# Assigned task
Please output the data below exactly as given, starting at its first line and stopping after the line that contains "[¿Qué es Minishell?](#¿qué-es-minishell)".

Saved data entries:
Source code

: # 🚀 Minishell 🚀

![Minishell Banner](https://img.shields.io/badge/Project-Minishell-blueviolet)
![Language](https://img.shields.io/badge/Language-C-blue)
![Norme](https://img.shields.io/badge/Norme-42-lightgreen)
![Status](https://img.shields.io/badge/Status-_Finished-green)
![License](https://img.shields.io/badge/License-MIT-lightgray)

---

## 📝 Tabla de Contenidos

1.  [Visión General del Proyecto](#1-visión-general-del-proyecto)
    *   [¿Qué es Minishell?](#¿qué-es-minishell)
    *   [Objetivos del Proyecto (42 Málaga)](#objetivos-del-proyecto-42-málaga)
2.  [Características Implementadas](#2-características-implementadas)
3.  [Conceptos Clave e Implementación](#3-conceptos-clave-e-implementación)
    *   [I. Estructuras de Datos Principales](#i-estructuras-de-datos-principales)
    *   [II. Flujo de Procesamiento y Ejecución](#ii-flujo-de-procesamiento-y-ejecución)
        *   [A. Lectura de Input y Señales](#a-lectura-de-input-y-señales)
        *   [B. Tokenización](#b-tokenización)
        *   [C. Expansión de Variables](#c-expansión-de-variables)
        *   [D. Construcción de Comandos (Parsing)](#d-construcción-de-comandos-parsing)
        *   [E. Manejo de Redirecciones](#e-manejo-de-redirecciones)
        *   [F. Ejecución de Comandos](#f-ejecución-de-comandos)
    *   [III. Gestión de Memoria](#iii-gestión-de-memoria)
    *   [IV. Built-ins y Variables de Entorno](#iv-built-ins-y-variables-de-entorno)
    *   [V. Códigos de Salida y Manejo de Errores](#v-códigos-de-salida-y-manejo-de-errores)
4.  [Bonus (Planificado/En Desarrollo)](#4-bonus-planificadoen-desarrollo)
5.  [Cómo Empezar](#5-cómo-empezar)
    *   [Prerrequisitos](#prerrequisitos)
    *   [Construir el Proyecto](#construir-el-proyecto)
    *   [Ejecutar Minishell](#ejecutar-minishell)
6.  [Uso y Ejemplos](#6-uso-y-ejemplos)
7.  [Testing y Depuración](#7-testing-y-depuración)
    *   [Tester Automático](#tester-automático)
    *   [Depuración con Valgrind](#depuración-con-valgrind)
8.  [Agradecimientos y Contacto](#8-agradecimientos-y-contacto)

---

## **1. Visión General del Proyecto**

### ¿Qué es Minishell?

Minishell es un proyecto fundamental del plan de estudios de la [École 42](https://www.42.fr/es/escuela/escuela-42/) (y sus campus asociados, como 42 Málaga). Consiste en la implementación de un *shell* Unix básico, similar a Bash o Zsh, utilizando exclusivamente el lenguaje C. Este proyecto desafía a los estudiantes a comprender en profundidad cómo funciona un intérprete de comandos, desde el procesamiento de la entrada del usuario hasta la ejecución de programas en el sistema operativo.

# Output of the task
Source code

: # 🚀 Minishell 🚀

![Minishell Banner](https://img.shields.io/badge/Project-Minishell-blueviolet)
![Language](https://img.shields.io/badge/Language-C-blue)
![Norme](https://img.shields.io/badge/Norme-42-lightgreen)
![Status](https://img.shields.io/badge/Status-_Finished-green)
![License](https://img.shields.io/badge/License-MIT-lightgray)

---

## 📝 Tabla de Contenidos

1.  [Visión General del Proyecto](#1-visión-general-del-proyecto)
    *   [¿Qué es Minishell?](#¿qué-es-minishell)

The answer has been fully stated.